It’s Tuesday, dance day, grocery day, will the kids take a nap day.
What’s on the docket? I’m not entirely sure, I didn’t make a checklist for the day. My homeschool planner is up-to-date so I have a guideline.
What’s on the menu board? We didn’t get to making peanut butter balls yesterday. Okay! First things first, let’s get those made, the children need their easy-to-grab, make ’em self sufficient by three years’ old, snacks.
Let’s invite two of the children to come to the garage pantry to grab the jar of peanut butter. Melisa Nielsen at Waldorf Essentials just told me I should have them by my side as I do chores, getting them involved as much as possible. Yah! It’s a great idea! I’ll grab the marinara sauce for dinner while I’m at it. Yes, winning! I am so great at this present, holding-the-space Mom thing.
As the 2.5 year old and I descend the stairs to the garage, The Okee Dokee Brothers blasting from the stereo – a CD thankyou very much -, the power cuts out.
Huh. Well, I am sure it is just a blip, we continue with our quest for peanut butter.
I hand Rivka the jar of peanut butter. She sees me grabbing the marinara sauce, and wants to carry that as well. “Oh no,” I say, “just one glass jar. Use two hands, hold it close to your chest.” As she maneuvers the jar, the inevitable happens.
Inevitable? She has helped me before WITHOUT this happening.
The jar is smashed on the ground. The great thing about peanut butter smashing is that the gloop of the butter holds most of the glass together.
Okay, well, the power is out. I cannot turn on the light to see the mess properly, and I’m not going to drain the water attempting to clean an oily sludge puddle. I shrug my shoulders, say “too bad Rivka”, and walk away.
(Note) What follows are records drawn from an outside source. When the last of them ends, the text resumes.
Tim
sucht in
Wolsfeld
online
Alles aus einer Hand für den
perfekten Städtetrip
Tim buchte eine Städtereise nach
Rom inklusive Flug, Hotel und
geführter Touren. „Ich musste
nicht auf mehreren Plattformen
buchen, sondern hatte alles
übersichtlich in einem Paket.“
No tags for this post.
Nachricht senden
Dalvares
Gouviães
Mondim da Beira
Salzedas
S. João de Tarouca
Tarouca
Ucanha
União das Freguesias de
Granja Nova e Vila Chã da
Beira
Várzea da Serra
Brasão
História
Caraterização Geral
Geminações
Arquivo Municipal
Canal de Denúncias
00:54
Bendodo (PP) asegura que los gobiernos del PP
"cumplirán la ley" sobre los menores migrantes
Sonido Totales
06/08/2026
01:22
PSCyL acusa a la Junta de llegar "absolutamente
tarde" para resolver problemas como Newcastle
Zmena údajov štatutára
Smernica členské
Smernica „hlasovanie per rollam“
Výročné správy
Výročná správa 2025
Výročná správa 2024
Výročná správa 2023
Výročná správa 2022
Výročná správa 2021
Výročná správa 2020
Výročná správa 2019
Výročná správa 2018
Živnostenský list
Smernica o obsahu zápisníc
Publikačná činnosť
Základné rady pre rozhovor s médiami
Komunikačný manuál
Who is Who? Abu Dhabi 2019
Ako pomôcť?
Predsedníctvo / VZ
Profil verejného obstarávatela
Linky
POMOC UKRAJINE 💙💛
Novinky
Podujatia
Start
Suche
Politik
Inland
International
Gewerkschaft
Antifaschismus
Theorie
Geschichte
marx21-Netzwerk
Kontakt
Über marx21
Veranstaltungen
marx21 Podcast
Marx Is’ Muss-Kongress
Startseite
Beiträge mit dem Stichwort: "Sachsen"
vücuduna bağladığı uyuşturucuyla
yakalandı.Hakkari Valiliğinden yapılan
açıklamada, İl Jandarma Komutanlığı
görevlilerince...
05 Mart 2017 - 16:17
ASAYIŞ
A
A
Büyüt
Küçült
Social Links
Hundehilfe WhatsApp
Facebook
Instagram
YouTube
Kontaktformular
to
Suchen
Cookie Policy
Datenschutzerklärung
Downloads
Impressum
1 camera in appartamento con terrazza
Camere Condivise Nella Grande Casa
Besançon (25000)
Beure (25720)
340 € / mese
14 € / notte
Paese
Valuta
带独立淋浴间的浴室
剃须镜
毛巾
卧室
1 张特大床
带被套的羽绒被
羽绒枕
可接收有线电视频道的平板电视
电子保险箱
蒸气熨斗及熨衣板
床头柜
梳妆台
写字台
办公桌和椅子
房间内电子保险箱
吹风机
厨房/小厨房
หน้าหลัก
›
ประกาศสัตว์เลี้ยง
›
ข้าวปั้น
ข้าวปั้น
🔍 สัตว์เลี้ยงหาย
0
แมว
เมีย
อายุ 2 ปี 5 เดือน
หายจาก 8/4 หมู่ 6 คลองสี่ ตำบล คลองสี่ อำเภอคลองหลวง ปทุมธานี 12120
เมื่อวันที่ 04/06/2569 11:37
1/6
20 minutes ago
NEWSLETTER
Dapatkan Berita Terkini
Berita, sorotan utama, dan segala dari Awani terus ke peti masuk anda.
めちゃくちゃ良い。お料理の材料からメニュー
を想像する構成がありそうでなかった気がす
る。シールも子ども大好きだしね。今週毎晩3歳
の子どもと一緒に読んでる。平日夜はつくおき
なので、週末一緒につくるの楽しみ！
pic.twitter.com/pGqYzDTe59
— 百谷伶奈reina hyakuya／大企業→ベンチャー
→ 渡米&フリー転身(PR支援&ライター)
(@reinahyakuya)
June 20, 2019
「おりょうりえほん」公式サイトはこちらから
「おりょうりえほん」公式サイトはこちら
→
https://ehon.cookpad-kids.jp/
My life/marriage coach, Kayla Levin, of How to Glow, suggested in February that a great way to reach hygge (pronounced “hoo-ga”, Danish “coziness”) is to light a woodstove. Okay. I’ve got no electricity, it is lightly raining outside, let’s throw some wood in the stove and get a cozy day on the floor in the garage sitting room started.
So the thing about wood stoves? They are amazingly cozy. They can also be kind of ornery to get lit if you’re a poor excuse of a scullery maid who only learned at the age of 34 how to light one.
The ashes need to be cleared out. There are charred pieces of wood still there. Some nights ago I unsuccessfully tried to get the stove going after feeding the baby. The ash bucket is outside. Out I go, then return, shovel them out, take the bucket from whence it came. If I wore a step counter, I’d be racking them in.
I put in some pine which lights really easily, along with some almond which is more difficult to get lit as it burns hot and long. I tear up some carboard (diaper) boxes, shove them in. After tens of minutes, I’ve finally achieved my goal of creating hygge.
The kids are milling about, wondering when they get their reward for sweeping the kitchen floor. Usually we play on the linoleum with our cars and trucks – they go really fast! – and roll balls to the baby. Yes, I let us play in the kitchen. My four year old son thinks it is just the best thing since sliced bread. Not that I EVER serve him sliced bread, it’s always homemade. (Tongue in cheek).
This is when it starts to break down. I find the children listlessly waiting in the nursery where I have no intention of being as it is cold in there. I see the marble run is out. “Okay kids, this needs to get put away. The baby could choke.” No response. Of course there is no response, I haven’t connected with them yet this morning, and they have already done one chore. Do I check myself with this thought? Not a chance! I start ranting.
Rant, rant, rant. The rest of the morning is filled with little such outbursts. The rain passes, the sun comes out, the baby falls asleep, and we troop outside. The children and I play road hockey for a short while then they decide to play in the dirt. I am listless for a few moments, and then I remember something my former parent coach, Jenn Wert, told me in regards to my four year old son’s big emotions. She told me to give him an activity to move his energy. Ah! Could that work for me?
Jenn also gave me the mission to find a piece of the farm to focus on, a patch of earth to ground myself in. Spring is nearly here, I had thought just this morning while washing dishes, looking out at the kitchen garden. So what will I do to move that energy? I shovel manure! Wheel it to the new garden beds. Move some earth. My four year old joins me, saying “I love working with you Mom.” It is a beautiful thing. The physical labor feels great, even if my bra does get sweaty.
Does the rest of the day go wonderfully well? No, not really. These self regulation practices aren’t magic, and I’m still just one woman alone with four young children. I get mad about the milk being spilt, and the goofing off at the lunch table. I growl about not picking up our morning games. I go to bed knowing the next day is a new opportunity to try again.
There is always more manure to dig with a milk cow around.